Despite his devotion to a healthy lifestyle (and vegetarianism), my father occasionally craves a Burger King Whopper. I have been known to go to ridiculous lengths for an order of fries from the O, only to collapse into hibernation post-fries. Tavern 1947 takes these unhealthy cravings and compiles them into one menu: short ribs, pulled pork, macaroni with bacon. It reads like a doctor’s list of “Foods to Avoid.”
Tavern frites are a perfect example of this level of indulgence: thick-cut potato wedges are covered in melted pimento cheese and shredded pork. Of course it’s salty, but the thick slices of fries are surprisingly soft in the center, and would be just as good more simply arranged. An appetizer of minis is a slightly less heavy appetizer options. The “minis” are a sampling of three different sandwich options, all in cute little buns, each with a different meat. All are tasty snacks, if not distinctive in-of-themselves.
Unfortunately, lighter options do not hold up. A salad with roast vegetables is just sad-looking lettuce with roasted mushrooms, peppers and squash. With a clever twist, four options of homemade salad dressing are served in a cardboard beer four-pack. They range from a simple Balsamic to a creamy Horseradish Lemon, though somehow they all manage to be bland.
The star of the menu is the Mac’n’Cheese. 1947 Tavern offers four varieties of this entrée, ranging from the unadorned to one topped with spare ribs. The Mac’n’Veggies , while rich, is not particularly flavorful, mostly due to its hollow béchamel sauce. The roasted veggies of the salad reappear in the pasta, but their flavor was mostly lost in the thick cream sauce. The pasta itself, however, is wonderfully al dente, adding a solid texture to noodles. A sinful Mac and Bacon uses a smoky, spicier pimento cheese sauce instead of the béchamel, yielding significantly better results. Of course it is rich to the point that after two bites it’s difficult to continue. But the peppery pimento coupled with crisp bacon makes it equally difficult to stop eating.
Tavern 1947 also offers more reserved sandwiches and this simplicity seems to pay off. 1947 Tavern’s take on the classic French Dip is simple but satisfying. Piles of roast beef and a slice of cheese are piled onto a fantastically crisp baguette from Allegro Hearth Bakery. A bowl of its juices, enhanced with rosemary, is served on the side. Dipping the sandwich in the juices softens up the crusty bread and adds a salty, savory flavor. Sandwiches also come with a choice of fries, Asian slaw, or a side salad. The Asian slaw is strangely flavorless, with a sprinkling of sunflower seeds adding only textual variation. But with the Tavern’s sizeable sandwiches, the sides are more of an afterthought.
During all of this caloric overloading, the atmosphere is comfortable and casual. Dim lighting from elegant square lamps reveals a tidy (and TV-less) bar. Booths are comfy, and a chalkboard in the back displays specialties and the twenty-five varieties of bourbon.

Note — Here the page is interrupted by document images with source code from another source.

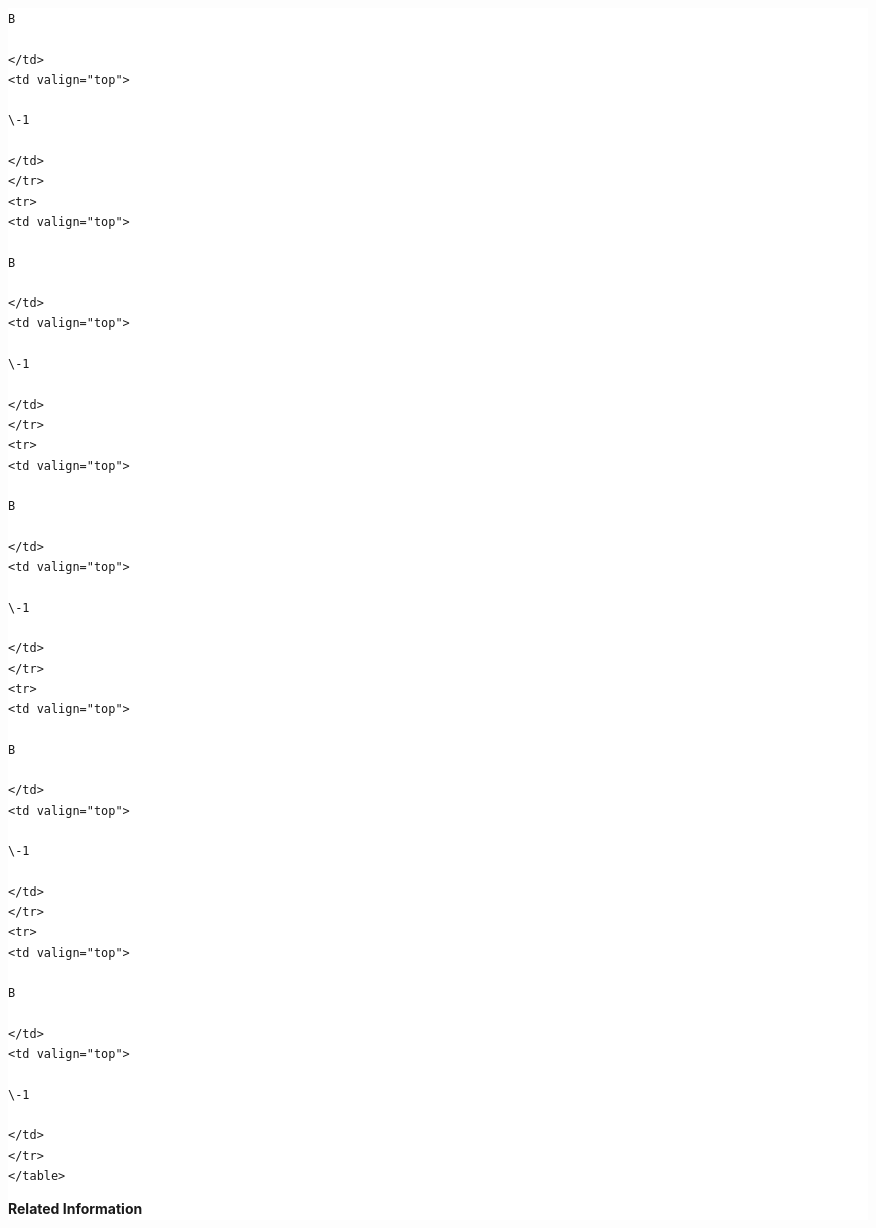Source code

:     B
    
    </td>
    <td valign="top">
    
    \-1
    
    </td>
    </tr>
    <tr>
    <td valign="top">
    
    B
    
    </td>
    <td valign="top">
    
    \-1
    
    </td>
    </tr>
    <tr>
    <td valign="top">
    
    B
    
    </td>
    <td valign="top">
    
    \-1
    
    </td>
    </tr>
    <tr>
    <td valign="top">
    
    B
    
    </td>
    <td valign="top">
    
    \-1
    
    </td>
    </tr>
    <tr>
    <td valign="top">
    
    B
    
    </td>
    <td valign="top">
    
    \-1
    
    </td>
    </tr>
    </table>
    

**Related Information**  
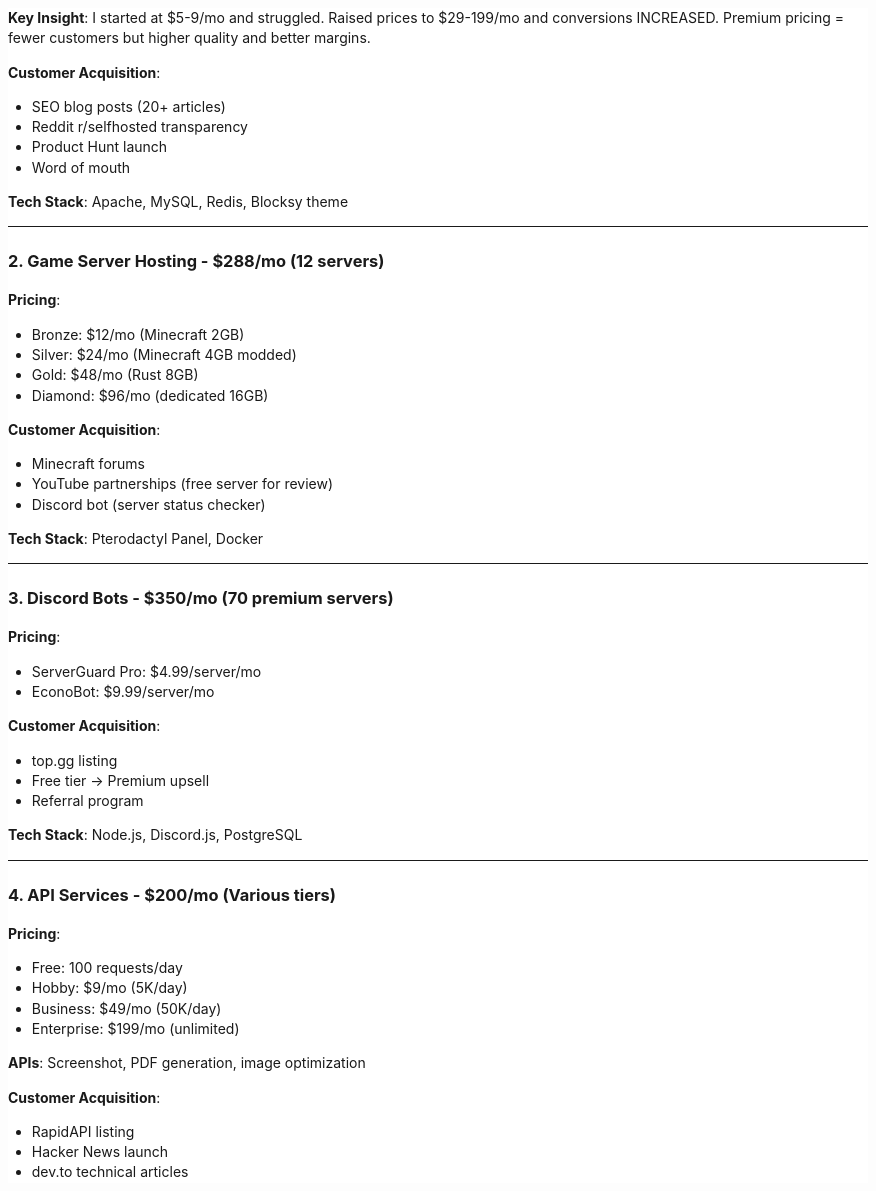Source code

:**Key Insight**: I started at $5-9/mo and struggled. Raised prices to $29-199/mo and conversions INCREASED. Premium pricing = fewer customers but higher quality and better margins.

**Customer Acquisition**:
- SEO blog posts (20+ articles)
- Reddit r/selfhosted transparency
- Product Hunt launch
- Word of mouth

**Tech Stack**: Apache, MySQL, Redis, Blocksy theme

---

### 2. Game Server Hosting - $288/mo (12 servers)

**Pricing**:
- Bronze: $12/mo (Minecraft 2GB)
- Silver: $24/mo (Minecraft 4GB modded)
- Gold: $48/mo (Rust 8GB)
- Diamond: $96/mo (dedicated 16GB)

**Customer Acquisition**:
- Minecraft forums
- YouTube partnerships (free server for review)
- Discord bot (server status checker)

**Tech Stack**: Pterodactyl Panel, Docker

---

### 3. Discord Bots - $350/mo (70 premium servers)

**Pricing**:
- ServerGuard Pro: $4.99/server/mo
- EconoBot: $9.99/server/mo

**Customer Acquisition**:
- top.gg listing
- Free tier → Premium upsell
- Referral program

**Tech Stack**: Node.js, Discord.js, PostgreSQL

---

### 4. API Services - $200/mo (Various tiers)

**Pricing**:
- Free: 100 requests/day
- Hobby: $9/mo (5K/day)
- Business: $49/mo (50K/day)
- Enterprise: $199/mo (unlimited)

**APIs**: Screenshot, PDF generation, image optimization

**Customer Acquisition**:
- RapidAPI listing
- Hacker News launch
- dev.to technical articles
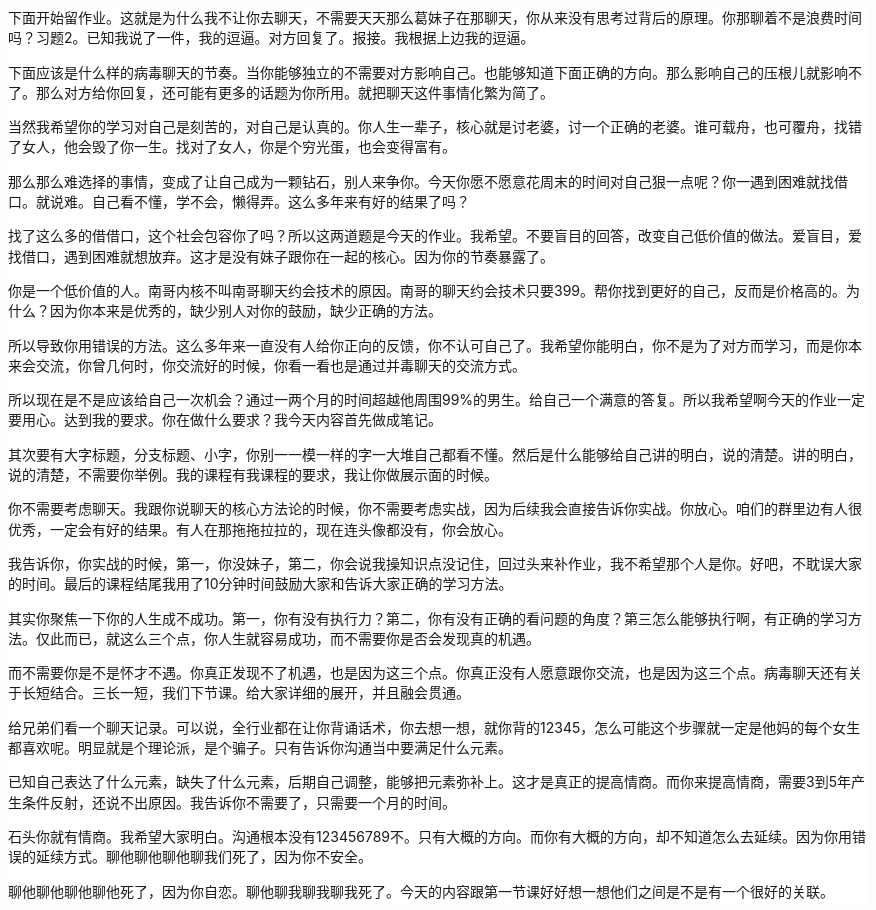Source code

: 下面开始留作业。这就是为什么我不让你去聊天，不需要天天那么葛妹子在那聊天，你从来没有思考过背后的原理。你那聊着不是浪费时间吗？习题2。已知我说了一件，我的逗逼。对方回复了。报接。我根据上边我的逗逼。

下面应该是什么样的病毒聊天的节奏。当你能够独立的不需要对方影响自己。也能够知道下面正确的方向。那么影响自己的压根儿就影响不了。那么对方给你回复，还可能有更多的话题为你所用。就把聊天这件事情化繁为简了。

当然我希望你的学习对自己是刻苦的，对自己是认真的。你人生一辈子，核心就是讨老婆，讨一个正确的老婆。谁可载舟，也可覆舟，找错了女人，他会毁了你一生。找对了女人，你是个穷光蛋，也会变得富有。

那么那么难选择的事情，变成了让自己成为一颗钻石，别人来争你。今天你愿不愿意花周末的时间对自己狠一点呢？你一遇到困难就找借口。就说难。自己看不懂，学不会，懒得弄。这么多年来有好的结果了吗？

找了这么多的借借口，这个社会包容你了吗？所以这两道题是今天的作业。我希望。不要盲目的回答，改变自己低价值的做法。爱盲目，爱找借口，遇到困难就想放弃。这才是没有妹子跟你在一起的核心。因为你的节奏暴露了。

你是一个低价值的人。南哥内核不叫南哥聊天约会技术的原因。南哥的聊天约会技术只要399。帮你找到更好的自己，反而是价格高的。为什么？因为你本来是优秀的，缺少别人对你的鼓励，缺少正确的方法。

所以导致你用错误的方法。这么多年来一直没有人给你正向的反馈，你不认可自己了。我希望你能明白，你不是为了对方而学习，而是你本来会交流，你曾几何时，你交流好的时候，你看一看也是通过并毒聊天的交流方式。

所以现在是不是应该给自己一次机会？通过一两个月的时间超越他周围99%的男生。给自己一个满意的答复。所以我希望啊今天的作业一定要用心。达到我的要求。你在做什么要求？我今天内容首先做成笔记。

其次要有大字标题，分支标题、小字，你别一一模一样的字一大堆自己都看不懂。然后是什么能够给自己讲的明白，说的清楚。讲的明白，说的清楚，不需要你举例。我的课程有我课程的要求，我让你做展示面的时候。

你不需要考虑聊天。我跟你说聊天的核心方法论的时候，你不需要考虑实战，因为后续我会直接告诉你实战。你放心。咱们的群里边有人很优秀，一定会有好的结果。有人在那拖拖拉拉的，现在连头像都没有，你会放心。

我告诉你，你实战的时候，第一，你没妹子，第二，你会说我操知识点没记住，回过头来补作业，我不希望那个人是你。好吧，不耽误大家的时间。最后的课程结尾我用了10分钟时间鼓励大家和告诉大家正确的学习方法。

其实你聚焦一下你的人生成不成功。第一，你有没有执行力？第二，你有没有正确的看问题的角度？第三怎么能够执行啊，有正确的学习方法。仅此而已，就这么三个点，你人生就容易成功，而不需要你是否会发现真的机遇。

而不需要你是不是怀才不遇。你真正发现不了机遇，也是因为这三个点。你真正没有人愿意跟你交流，也是因为这三个点。病毒聊天还有关于长短结合。三长一短，我们下节课。给大家详细的展开，并且融会贯通。

给兄弟们看一个聊天记录。可以说，全行业都在让你背诵话术，你去想一想，就你背的12345，怎么可能这个步骤就一定是他妈的每个女生都喜欢呢。明显就是个理论派，是个骗子。只有告诉你沟通当中要满足什么元素。

已知自己表达了什么元素，缺失了什么元素，后期自己调整，能够把元素弥补上。这才是真正的提高情商。而你来提高情商，需要3到5年产生条件反射，还说不出原因。我告诉你不需要了，只需要一个月的时间。

石头你就有情商。我希望大家明白。沟通根本没有123456789不。只有大概的方向。而你有大概的方向，却不知道怎么去延续。因为你用错误的延续方式。聊他聊他聊他聊我们死了，因为你不安全。

聊他聊他聊他聊他死了，因为你自恋。聊他聊我聊我聊我死了。今天的内容跟第一节课好好想一想他们之间是不是有一个很好的关联。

After leaving Tavern 1947, it’s difficult not to feel heavier and slightly disappointed. The generous portions of Mac’n’Cheese can no doubt satisfy any hungry visitor, but the dishes themselves hardly seem worth the added heft they carry. But as the name suggests, it is above all else, a neighborhood bar. With its welcoming and subdued ambiance, 1947 Tavern is a lovely place to spend an evening. It just may not be the best place for a meal.
(1947 Tavern is located at 5744 Ellsworth Avenue in Shadyside. Prices range from $9-$14.)